Reason 1 (authorization) is new with fine-grained permission and I suppose it applies to proposals as well. Reason 2 (utility) applied and applies to proposals as well. Reason 3 (time) I suppose only applies to gold data for organizations.

bickelj commented 1 month ago

@slifty See also related discussion in the issue at https://github.com/PhilanthropyDataCommons/service/issues/1087#issuecomment-2263883962 and following.

bickelj commented 3 weeks ago

Feedback just now from @slifty: do the deep integration/merge, down to the query level. When selecting data, include the parameter of authorization to the One True Organizations query.

bickelj commented 4 days ago

Odd, I got this locally too when running npm run test:ci but not when running that test independently, e.g. node 'node_modules/jest/bin/jest.js' 'src/__tests__/organizations.int.test.ts' -c 'jest.config.int.js' -t '/organizations POST / requires authentication':

FAIL src/__tests__/organizations.int.test.ts
  ● /organizations › POST / › requires authentication

    expected 401 "Unauthorized", got 400 "Bad Request"

      389 |     describe('POST /', () => {
      390 |         it('requires authentication', async () => {
    > 391 |             await agent.post('/organizations').expect(401);
          |                                                ^
      392 |         });

It seems to happen when running the whole suite but not when running a narrower amount of tests in the suite. Test interaction?

bickelj commented 7 hours ago

The above test failure happens when my new test is introduced but not when it is not introduced. Commenting out all tests except the existing POST where 401 is expected: test passes. Commenting out all tests except the same existing and my new: POST/401 test fails, line 22 of requireAuthentication.ts is reached (should be line 11). Order seems to matter as well. When my new test precedes the existing POST/401 test, the existing test fails. When my new test follows the existing POST/401 test, the existing test passes. So there may be something from my new prod code or test code causing the issue.

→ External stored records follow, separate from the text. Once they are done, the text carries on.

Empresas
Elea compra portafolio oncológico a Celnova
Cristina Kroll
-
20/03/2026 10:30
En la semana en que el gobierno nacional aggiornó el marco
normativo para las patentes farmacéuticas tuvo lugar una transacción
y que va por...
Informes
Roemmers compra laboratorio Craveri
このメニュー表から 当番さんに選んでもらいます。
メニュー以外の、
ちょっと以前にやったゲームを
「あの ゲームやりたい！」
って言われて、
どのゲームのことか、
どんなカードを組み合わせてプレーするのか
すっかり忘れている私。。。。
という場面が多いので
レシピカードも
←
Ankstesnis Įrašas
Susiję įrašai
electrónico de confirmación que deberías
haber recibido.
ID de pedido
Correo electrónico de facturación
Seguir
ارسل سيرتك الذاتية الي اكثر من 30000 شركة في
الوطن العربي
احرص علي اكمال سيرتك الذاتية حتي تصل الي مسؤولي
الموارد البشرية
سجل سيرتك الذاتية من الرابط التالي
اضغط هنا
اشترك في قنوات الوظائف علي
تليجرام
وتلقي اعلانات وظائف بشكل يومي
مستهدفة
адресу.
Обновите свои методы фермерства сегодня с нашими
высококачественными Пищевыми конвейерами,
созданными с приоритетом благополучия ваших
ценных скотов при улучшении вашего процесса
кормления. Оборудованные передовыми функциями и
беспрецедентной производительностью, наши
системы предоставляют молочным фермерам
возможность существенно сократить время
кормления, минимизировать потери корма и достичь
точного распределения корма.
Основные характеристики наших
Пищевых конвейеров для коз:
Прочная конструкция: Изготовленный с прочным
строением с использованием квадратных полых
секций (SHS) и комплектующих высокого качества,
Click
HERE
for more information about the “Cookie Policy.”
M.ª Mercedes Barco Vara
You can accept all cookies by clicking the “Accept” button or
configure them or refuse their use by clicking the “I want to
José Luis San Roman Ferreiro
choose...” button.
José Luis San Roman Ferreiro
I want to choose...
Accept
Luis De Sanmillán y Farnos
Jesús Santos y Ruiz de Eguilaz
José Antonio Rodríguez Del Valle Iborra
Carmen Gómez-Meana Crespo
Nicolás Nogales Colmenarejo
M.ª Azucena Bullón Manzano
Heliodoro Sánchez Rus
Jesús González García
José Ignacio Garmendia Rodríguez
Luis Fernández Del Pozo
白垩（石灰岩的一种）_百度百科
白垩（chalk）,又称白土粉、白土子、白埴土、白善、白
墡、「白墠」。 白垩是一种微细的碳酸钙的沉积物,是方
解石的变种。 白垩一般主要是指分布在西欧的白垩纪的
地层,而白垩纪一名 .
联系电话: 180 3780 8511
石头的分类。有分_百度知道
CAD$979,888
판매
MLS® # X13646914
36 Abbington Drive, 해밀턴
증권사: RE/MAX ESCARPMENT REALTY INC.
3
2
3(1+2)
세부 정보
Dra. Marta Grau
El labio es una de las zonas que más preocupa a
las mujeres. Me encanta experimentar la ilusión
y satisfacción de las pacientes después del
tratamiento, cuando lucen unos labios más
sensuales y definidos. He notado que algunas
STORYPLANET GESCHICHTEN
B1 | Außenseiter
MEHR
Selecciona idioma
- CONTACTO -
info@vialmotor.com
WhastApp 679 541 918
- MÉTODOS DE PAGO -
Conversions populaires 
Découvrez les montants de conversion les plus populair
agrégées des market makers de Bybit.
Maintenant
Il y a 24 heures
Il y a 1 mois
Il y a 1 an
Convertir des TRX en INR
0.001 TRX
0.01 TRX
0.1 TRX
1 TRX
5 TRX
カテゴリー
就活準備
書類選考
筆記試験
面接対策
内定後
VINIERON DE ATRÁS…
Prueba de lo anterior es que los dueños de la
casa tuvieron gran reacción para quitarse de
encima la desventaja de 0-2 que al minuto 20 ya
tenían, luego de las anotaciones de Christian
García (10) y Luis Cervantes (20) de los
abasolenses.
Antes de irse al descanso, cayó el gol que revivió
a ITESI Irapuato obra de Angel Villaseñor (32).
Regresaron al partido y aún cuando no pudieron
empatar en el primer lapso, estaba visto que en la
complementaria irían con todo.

I see the bearer token and an auth property on req object when it shouldn't be there. Perhaps the same request is being re-used by supertest. I see we re-use the agent whereas the supertest examples usually make a new call to request or agent where a new test is needed. Ah, there is a specific example of intentional test interaction whereby a request gets re-used that shows a const agent = like we have. Search the examples page for "an example with mocha that shows how to persist a request and its cookies" to see it.

So yeah, if we don't want to re-use the same request, I think we need to make a new call to supertest (agent or request).